DATA ▸
======
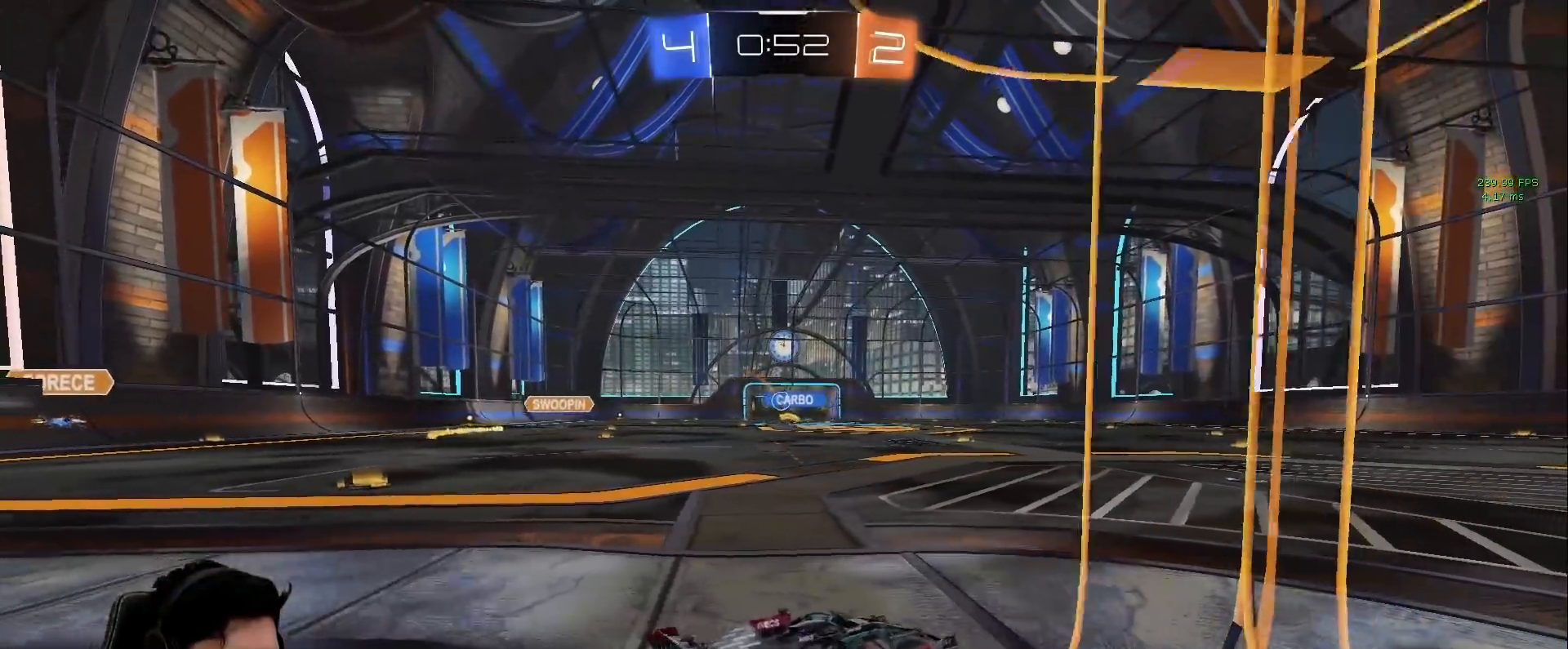
{"keys": ["w"], "mouse": ["left"], "events": [[283, "a", "up"]]}
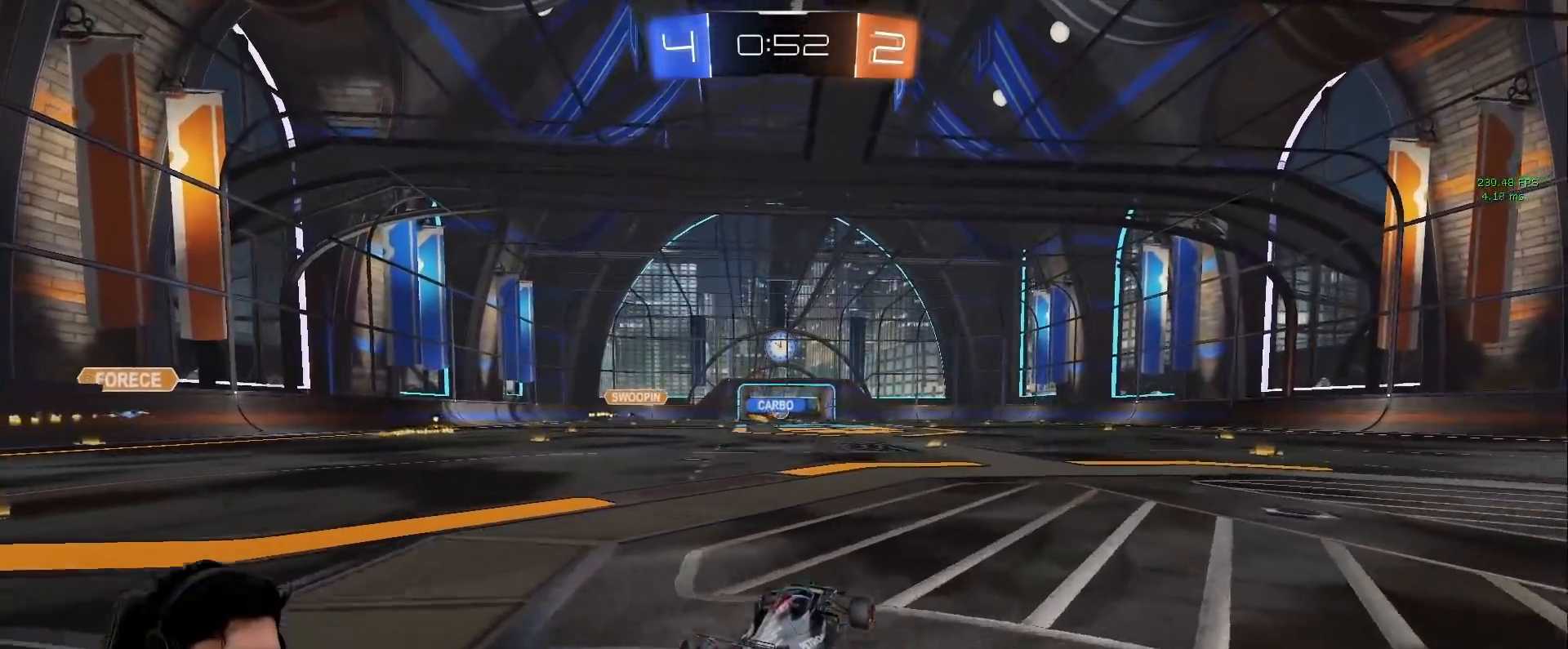
{"keys": ["a", "s", "shift"], "mouse": ["left", "right"], "events": [[100, "mouse_right", "down"], [150, "a", "down"], [150, "mouse_right", "up"], [150, "shift", "down"], [200, "mouse_right", "down"], [300, "s", "down"], [333, "w", "up"]]}
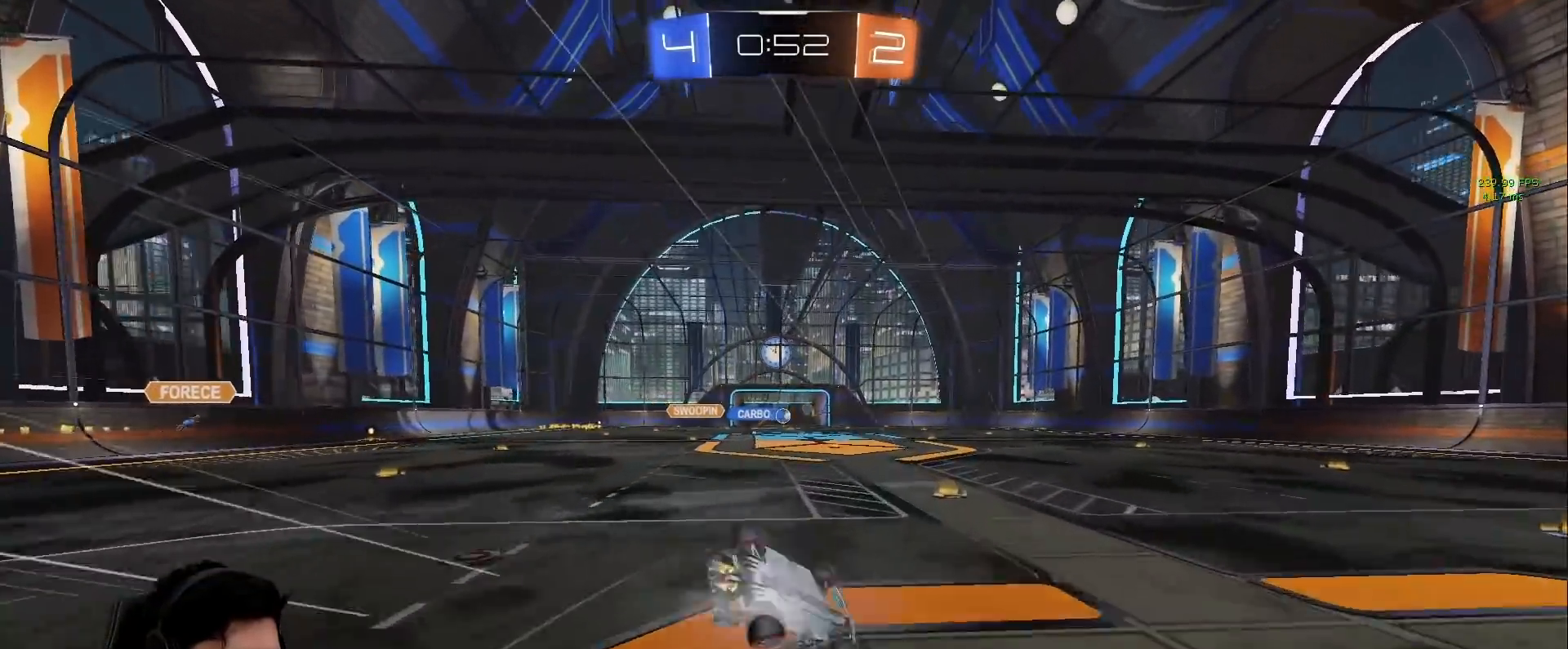
{"keys": ["a"], "mouse": [], "events": [[117, "mouse_right", "up"], [167, "mouse_left", "up"], [167, "s", "up"], [317, "s", "down"], [400, "shift", "up"], [500, "s", "up"]]}
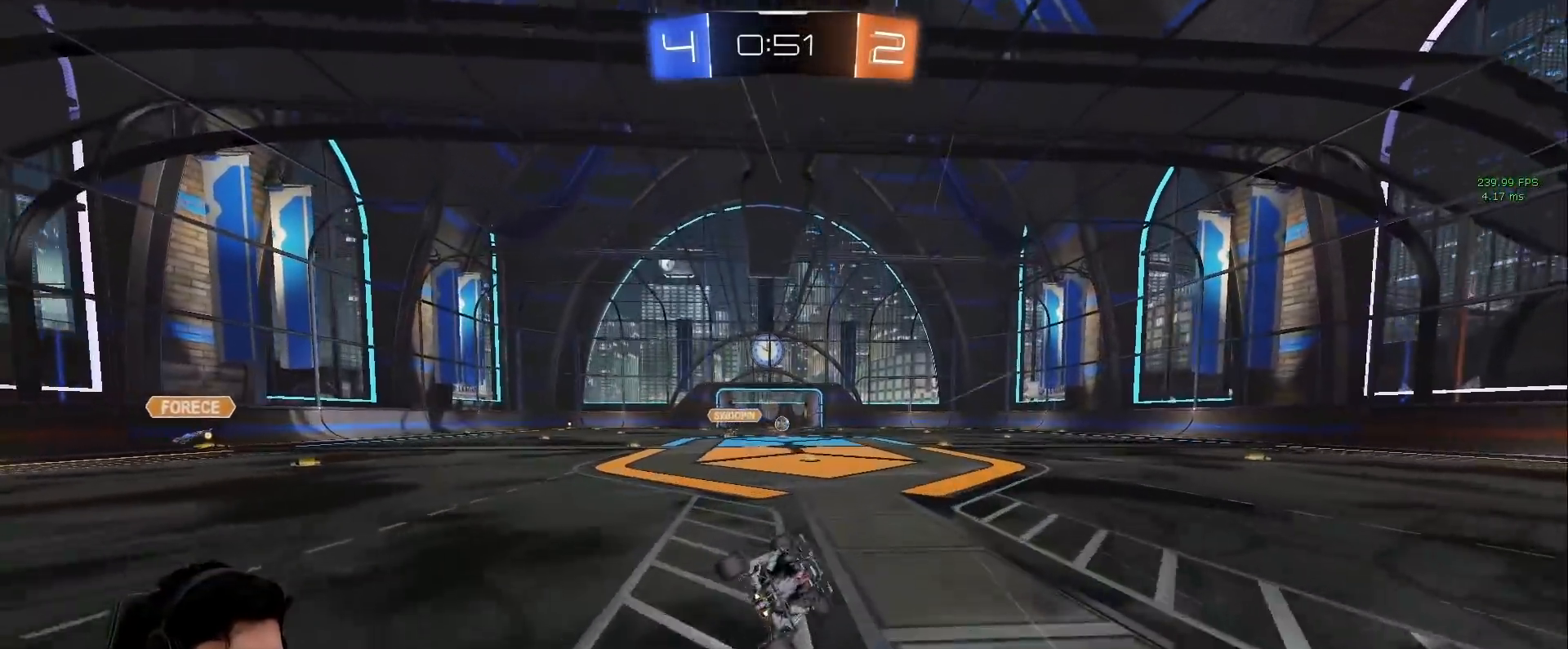
{"keys": ["w"], "mouse": [], "events": [[83, "a", "up"], [283, "a", "down"], [283, "w", "down"], [417, "a", "up"]]}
======
ACTIVITY ▸
Filter the listing above, keeping only the lines with "shift".

SOLUTION FOR THIS EXERCISE ▸
{"keys": ["a", "s", "shift"], "mouse": ["left", "right"], "events": [[100, "mouse_right", "down"], [150, "a", "down"], [150, "mouse_right", "up"], [150, "shift", "down"], [200, "mouse_right", "down"], [300, "s", "down"], [333, "w", "up"]]}
{"keys": ["a"], "mouse": [], "events": [[117, "mouse_right", "up"], [167, "mouse_left", "up"], [167, "s", "up"], [317, "s", "down"], [400, "shift", "up"], [500, "s", "up"]]}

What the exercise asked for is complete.